Saved data entries:
****************

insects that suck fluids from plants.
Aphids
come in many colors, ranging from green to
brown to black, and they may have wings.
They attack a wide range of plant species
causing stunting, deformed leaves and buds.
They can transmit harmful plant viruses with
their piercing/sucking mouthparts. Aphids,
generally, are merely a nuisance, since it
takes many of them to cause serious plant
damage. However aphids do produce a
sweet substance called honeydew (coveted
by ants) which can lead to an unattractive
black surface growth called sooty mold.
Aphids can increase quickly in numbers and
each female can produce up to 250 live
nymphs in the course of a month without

****************

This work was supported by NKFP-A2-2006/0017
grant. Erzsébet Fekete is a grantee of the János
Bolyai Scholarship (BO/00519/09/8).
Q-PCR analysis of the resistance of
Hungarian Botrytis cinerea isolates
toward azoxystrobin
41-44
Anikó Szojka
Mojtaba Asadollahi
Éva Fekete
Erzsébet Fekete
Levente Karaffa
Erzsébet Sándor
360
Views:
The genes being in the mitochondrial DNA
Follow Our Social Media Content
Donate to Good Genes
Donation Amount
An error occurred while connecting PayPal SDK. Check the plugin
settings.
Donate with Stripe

****************

* [EXERCISE REQUIREMENTS]: Would you please copy exactly the part of the entries above that begins at the line containing "insects that suck fluids from plants." and ends at the line containing "sweet substance called honeydew (coveted", both lines included?

* [ANSWER TO THIS EXERCISE]:
insects that suck fluids from plants.
Aphids
come in many colors, ranging from green to
brown to black, and they may have wings.
They attack a wide range of plant species
causing stunting, deformed leaves and buds.
They can transmit harmful plant viruses with
their piercing/sucking mouthparts. Aphids,
generally, are merely a nuisance, since it
takes many of them to cause serious plant
damage. However aphids do produce a
sweet substance called honeydew (coveted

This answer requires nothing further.